◆ **YOUR TASK**:
The only thing to report is how many lines of the data contain the word "wrist".

[Extracted records]
|---|

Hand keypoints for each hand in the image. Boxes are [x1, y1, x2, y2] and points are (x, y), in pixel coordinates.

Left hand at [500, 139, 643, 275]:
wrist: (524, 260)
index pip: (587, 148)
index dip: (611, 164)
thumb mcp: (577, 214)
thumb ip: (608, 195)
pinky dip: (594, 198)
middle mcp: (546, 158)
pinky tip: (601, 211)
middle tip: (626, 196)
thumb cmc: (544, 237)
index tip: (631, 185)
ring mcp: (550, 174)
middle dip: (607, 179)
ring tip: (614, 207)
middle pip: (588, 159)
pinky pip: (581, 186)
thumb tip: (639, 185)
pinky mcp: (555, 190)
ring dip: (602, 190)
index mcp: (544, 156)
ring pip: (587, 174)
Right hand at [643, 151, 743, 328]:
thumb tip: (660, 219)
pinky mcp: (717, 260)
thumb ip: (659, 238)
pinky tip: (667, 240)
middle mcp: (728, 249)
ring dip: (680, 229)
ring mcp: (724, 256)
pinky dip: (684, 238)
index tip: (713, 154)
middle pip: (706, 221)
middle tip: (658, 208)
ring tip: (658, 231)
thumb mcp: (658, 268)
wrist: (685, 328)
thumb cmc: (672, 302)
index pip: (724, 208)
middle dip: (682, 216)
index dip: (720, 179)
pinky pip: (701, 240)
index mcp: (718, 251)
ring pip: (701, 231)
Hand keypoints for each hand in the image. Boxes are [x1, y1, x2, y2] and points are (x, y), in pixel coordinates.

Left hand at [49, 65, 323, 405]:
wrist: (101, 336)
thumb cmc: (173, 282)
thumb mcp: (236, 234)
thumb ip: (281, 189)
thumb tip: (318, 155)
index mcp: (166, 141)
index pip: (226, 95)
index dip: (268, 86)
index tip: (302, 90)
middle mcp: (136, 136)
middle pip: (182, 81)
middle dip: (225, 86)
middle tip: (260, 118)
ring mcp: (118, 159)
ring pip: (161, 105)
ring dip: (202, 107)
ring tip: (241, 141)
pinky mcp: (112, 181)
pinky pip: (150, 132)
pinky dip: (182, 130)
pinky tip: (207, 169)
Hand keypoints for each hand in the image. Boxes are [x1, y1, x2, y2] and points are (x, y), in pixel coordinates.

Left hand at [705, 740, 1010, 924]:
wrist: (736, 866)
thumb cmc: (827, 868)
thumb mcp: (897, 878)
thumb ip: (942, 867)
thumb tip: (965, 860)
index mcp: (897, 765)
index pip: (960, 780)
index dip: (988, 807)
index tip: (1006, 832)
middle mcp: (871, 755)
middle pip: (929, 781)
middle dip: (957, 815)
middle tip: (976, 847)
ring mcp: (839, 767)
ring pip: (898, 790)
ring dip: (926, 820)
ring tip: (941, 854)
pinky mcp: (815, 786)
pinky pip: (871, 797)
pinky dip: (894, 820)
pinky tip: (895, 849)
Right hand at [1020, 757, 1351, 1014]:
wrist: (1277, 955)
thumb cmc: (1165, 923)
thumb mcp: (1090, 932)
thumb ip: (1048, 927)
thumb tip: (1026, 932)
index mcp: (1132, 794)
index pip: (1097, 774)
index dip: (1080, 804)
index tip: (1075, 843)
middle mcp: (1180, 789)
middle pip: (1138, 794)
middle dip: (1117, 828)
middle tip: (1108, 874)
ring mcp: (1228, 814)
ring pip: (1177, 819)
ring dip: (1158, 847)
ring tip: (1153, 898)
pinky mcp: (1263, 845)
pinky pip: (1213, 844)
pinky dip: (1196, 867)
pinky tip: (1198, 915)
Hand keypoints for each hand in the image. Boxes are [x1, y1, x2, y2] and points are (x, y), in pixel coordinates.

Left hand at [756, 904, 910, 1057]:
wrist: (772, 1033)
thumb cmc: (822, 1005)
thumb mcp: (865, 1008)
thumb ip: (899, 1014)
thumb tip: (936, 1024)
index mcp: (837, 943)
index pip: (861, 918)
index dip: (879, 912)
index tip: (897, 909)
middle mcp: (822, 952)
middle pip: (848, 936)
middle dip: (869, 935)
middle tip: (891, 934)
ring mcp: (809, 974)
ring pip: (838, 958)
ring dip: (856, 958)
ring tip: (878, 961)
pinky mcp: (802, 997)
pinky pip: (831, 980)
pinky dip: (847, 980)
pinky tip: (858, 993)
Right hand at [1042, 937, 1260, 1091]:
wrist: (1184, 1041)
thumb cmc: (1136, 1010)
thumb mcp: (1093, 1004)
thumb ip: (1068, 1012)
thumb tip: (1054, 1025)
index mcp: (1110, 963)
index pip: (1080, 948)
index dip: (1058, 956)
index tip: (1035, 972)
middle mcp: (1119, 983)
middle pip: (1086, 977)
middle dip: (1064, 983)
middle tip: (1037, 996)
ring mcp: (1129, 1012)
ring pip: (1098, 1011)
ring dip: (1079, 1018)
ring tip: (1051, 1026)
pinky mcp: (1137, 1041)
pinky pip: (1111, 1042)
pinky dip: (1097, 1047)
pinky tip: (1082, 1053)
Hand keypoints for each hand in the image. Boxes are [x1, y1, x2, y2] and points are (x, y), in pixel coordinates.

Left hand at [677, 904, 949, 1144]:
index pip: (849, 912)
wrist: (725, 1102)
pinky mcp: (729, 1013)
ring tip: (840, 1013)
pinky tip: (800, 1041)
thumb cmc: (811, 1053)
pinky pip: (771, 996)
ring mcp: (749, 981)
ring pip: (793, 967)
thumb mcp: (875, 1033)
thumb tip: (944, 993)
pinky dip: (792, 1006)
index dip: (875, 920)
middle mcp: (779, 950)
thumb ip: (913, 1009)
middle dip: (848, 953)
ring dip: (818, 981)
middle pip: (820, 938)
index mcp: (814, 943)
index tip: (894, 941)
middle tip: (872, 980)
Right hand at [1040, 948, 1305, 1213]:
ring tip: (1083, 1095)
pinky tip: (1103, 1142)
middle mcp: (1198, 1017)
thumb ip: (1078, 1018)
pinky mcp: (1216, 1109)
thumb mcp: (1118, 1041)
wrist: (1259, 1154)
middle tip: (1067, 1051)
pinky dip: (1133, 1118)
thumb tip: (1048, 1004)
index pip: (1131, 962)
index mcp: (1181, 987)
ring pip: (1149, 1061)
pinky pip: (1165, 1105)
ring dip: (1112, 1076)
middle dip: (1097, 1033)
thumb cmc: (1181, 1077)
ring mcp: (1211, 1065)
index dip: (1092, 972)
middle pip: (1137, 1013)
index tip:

|---|

◆ **TASK SOLUTION**:
9